Updated: May 21
Hey, me too.
Not only do I have a penchant for dating my dad and reliving childhood abuse, but I've historically been a total idiot when it comes to all healthy attachments, boundaries, and independence in every category of relationship.
I've both expected others to heal me and taken it upon myself to act like a defensive mother to grown adults. I've been unaccountable for my own mental health and unwarranted reactions to other people - blaming them for making me "feel a certain way."
I've wound up in relationships so thoroughly located up each other's butts that it's hard to know where one person's dysfunction ends and another begins. I've taken things personally, pushed people away, and destroyed more mutual "I can't live without you" connections than most folks ever experience.

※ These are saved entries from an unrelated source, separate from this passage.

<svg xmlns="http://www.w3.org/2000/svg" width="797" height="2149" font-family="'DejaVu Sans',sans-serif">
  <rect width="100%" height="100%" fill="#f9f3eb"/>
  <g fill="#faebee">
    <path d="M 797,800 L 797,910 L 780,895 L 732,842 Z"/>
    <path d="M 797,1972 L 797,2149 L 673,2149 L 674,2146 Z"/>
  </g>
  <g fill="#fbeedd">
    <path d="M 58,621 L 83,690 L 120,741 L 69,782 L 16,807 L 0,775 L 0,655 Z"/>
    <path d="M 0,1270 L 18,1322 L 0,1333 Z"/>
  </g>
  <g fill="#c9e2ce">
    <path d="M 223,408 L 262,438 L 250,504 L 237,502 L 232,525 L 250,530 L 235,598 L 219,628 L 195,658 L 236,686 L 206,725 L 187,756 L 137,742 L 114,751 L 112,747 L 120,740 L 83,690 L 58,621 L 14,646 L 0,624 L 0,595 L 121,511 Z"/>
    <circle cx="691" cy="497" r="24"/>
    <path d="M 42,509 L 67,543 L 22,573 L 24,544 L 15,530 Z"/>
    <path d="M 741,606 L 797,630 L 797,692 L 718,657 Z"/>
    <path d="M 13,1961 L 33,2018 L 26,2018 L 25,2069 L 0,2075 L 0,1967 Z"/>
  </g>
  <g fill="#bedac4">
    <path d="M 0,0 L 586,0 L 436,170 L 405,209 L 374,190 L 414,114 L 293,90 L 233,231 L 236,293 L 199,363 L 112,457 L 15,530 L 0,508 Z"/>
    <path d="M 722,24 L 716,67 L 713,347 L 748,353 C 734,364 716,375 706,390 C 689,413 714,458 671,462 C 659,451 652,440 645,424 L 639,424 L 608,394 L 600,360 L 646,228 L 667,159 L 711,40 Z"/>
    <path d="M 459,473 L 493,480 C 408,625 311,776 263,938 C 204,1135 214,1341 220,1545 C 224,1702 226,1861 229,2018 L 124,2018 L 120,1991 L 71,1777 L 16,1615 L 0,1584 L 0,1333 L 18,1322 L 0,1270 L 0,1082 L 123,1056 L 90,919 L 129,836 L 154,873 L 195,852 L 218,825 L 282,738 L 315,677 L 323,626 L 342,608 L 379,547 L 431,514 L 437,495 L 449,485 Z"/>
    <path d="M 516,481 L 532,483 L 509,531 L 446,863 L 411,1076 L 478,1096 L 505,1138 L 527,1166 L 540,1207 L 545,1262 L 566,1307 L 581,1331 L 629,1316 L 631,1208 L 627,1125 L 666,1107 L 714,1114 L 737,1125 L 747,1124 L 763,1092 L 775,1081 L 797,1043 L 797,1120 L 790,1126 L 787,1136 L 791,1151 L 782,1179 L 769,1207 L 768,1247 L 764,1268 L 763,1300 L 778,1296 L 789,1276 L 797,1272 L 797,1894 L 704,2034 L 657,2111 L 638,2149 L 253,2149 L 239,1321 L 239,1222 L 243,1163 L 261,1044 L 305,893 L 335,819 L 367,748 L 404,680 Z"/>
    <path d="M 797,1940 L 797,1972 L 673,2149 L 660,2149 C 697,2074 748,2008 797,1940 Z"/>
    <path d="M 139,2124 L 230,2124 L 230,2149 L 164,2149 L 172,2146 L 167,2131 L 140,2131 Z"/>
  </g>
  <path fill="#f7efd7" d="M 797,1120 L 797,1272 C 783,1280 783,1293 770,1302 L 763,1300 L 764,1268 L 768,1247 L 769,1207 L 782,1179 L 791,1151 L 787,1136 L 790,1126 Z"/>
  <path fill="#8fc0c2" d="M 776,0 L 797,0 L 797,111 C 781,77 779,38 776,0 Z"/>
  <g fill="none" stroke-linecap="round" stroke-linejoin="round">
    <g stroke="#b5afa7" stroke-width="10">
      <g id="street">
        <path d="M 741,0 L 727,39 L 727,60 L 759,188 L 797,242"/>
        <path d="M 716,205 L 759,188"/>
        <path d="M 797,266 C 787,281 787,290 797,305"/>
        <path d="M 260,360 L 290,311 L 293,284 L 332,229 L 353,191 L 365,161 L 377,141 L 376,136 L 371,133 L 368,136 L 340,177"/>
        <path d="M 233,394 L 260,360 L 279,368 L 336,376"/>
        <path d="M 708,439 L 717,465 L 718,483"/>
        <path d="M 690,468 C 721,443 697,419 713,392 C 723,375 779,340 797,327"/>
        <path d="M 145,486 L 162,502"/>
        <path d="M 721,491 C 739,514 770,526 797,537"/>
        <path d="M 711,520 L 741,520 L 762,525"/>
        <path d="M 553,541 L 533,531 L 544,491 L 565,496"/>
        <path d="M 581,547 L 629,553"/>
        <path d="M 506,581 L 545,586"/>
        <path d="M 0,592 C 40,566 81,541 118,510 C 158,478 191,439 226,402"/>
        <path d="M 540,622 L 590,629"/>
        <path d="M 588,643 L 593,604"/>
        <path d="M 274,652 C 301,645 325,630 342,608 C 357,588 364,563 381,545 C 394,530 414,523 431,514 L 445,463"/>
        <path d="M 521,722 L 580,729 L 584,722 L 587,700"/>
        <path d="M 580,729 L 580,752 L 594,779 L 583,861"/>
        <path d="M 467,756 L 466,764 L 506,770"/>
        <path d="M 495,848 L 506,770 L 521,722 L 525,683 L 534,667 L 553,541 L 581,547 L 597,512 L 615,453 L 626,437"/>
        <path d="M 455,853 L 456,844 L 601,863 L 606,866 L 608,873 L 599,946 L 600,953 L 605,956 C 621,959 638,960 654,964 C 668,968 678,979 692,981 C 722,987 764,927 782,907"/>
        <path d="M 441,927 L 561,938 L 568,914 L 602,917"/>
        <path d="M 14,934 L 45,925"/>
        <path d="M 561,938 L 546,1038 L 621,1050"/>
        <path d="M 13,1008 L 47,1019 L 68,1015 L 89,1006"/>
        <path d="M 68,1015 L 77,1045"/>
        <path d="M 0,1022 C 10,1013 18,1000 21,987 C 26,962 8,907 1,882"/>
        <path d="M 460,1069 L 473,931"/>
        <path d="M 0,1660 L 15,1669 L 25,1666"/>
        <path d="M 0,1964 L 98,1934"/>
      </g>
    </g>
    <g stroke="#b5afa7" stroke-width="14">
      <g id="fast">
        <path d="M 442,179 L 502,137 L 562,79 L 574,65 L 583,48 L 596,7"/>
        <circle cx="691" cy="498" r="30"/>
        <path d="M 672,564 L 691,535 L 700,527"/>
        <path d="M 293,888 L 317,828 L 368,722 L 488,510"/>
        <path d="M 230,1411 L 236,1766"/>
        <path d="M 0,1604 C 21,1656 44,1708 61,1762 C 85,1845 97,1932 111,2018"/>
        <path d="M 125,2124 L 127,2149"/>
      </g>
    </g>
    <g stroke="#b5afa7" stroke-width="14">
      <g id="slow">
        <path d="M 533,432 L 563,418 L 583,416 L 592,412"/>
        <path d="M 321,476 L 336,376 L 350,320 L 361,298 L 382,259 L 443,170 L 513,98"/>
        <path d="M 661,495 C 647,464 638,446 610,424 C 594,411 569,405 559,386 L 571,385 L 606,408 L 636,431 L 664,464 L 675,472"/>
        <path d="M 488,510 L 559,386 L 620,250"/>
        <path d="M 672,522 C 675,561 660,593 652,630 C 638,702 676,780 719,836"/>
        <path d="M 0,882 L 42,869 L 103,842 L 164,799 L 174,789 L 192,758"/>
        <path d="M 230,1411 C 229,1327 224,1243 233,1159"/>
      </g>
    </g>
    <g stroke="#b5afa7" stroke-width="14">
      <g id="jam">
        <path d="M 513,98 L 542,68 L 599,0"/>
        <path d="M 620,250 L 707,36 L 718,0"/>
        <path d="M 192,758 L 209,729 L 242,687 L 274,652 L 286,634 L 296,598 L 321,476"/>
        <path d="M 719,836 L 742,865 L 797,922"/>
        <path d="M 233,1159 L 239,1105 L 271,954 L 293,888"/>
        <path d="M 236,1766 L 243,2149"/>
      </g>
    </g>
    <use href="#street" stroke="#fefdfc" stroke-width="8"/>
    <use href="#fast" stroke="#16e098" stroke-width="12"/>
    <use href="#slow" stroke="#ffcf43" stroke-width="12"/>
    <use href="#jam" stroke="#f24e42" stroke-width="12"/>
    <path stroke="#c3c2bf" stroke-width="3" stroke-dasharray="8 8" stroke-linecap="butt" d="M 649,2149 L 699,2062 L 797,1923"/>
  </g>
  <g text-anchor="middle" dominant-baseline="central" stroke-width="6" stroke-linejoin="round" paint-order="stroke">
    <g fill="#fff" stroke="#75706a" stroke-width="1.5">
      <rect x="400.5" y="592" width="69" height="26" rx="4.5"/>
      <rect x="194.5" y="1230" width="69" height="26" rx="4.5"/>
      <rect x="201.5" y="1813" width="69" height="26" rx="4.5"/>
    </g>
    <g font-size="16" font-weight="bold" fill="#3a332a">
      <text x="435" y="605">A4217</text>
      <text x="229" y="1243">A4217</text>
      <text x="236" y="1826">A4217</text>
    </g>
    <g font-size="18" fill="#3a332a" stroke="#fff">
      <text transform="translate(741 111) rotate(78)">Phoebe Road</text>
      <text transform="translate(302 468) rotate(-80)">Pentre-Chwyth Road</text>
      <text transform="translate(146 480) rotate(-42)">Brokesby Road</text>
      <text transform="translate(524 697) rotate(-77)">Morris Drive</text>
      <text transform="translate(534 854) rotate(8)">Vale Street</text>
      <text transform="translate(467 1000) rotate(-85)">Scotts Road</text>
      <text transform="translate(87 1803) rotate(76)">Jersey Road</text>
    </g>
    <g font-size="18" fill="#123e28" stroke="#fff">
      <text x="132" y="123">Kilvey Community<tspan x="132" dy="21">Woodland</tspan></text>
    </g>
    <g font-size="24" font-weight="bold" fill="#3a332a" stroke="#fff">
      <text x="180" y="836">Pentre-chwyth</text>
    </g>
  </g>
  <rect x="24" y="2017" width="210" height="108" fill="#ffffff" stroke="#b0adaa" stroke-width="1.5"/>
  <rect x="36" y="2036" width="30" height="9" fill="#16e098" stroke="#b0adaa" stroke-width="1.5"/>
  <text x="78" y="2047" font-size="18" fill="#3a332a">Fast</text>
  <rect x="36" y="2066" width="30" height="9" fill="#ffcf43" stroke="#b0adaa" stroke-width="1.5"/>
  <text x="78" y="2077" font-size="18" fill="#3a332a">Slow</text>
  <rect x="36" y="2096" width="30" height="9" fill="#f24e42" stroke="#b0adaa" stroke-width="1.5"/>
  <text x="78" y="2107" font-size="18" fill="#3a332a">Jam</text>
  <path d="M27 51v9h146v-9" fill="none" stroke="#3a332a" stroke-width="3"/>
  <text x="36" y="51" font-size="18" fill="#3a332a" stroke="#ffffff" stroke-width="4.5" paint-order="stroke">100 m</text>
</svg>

In short; I'm good at forming codependent relationships where mutual care to the point of martyrdom is the name of the game. Things get serious - fast - and then blow up beyond repair later when people are feeling controlled, suffocated, unsupported and misunderstood. Through in some control issues, obsessive tendencies, and emotional abuse for good measure.
Ahhh, it's been a fun ride.
I've beat myself up over it for a long time; I'm not proud of my past relationships or their dissolution. But I've accepted where my insecure attachments have fucked me and resolved to be better with every new relationship.
Turns out, that shit is really hard.
I require a lot of learning to even understand what a healthy relationship is or how creating one is possible; I never had one modeled for me. It's something that I'm deeply immersed in right now, attempting to build a healthy romantic partnership for the first time in........ no, probably for the first time.
Take my word for it - if you're similar, these resources will help:
Thankfully, there are podcasts and educational courses out there for relationship-challenged folks like me. This one is from the Relationship School (a 9 month course you can pay for) and it's called the Smart Couples Podcast. But don't worry - it isn't all about romantic love and it costs nothing. If you're fucking things up in any relationship, I recommend giving this a listen.
Psychologist Jayson Gaddis has psychology experts and science-based research on every episode for long, in-depth conversations about what we're collectively doing wrong. You'll learn about partner psychology, effective communication, and forming proper boundaries - in any association. Not to get hokey - but you'll also learn a ton about yourself, your expectations, and managing your mindset. Just wait until they call out one of your regular behaviors as abusive and destructive. Ugh. Uncomfortable and enlightening.
Quick take aways:
For me, finally, I can understand where two people come together to form a third entity - a relationship. Both parties continue to exist. Both are still responsible for their own lives and experiences. But there is a third element - the space in between the two; the relationship. Hey, now I finally know what I'm responsible for (my contributions to the relationship) and what me/my partner have no right interfering with (each other). We can accept each other and contribute positively to the space in between both bodies... or leave each other alone and keep searching.
That's a lot more simple to regulate than my prior understanding of deeply enmeshed, entangled, and boundless relationships.
Now I know, I can't blame my partner for my own misery, my unsettled life, or for their ability to upset me (if they couldn't upset me, I probably wouldn't care about them very much).
I can only be mad if they fail to uphold the agreements of our relationship or purposely cause me harm. And even then, all you can do is communicate, set new boundaries, and give it space.
Cool. Got it.
(Still easier said than done)
Hopefully, I'll be able to report less traumatized relationships as I keep learning more and giving myself new challenges. At least I have some resources for the days when I want to blame, shame, and retreat.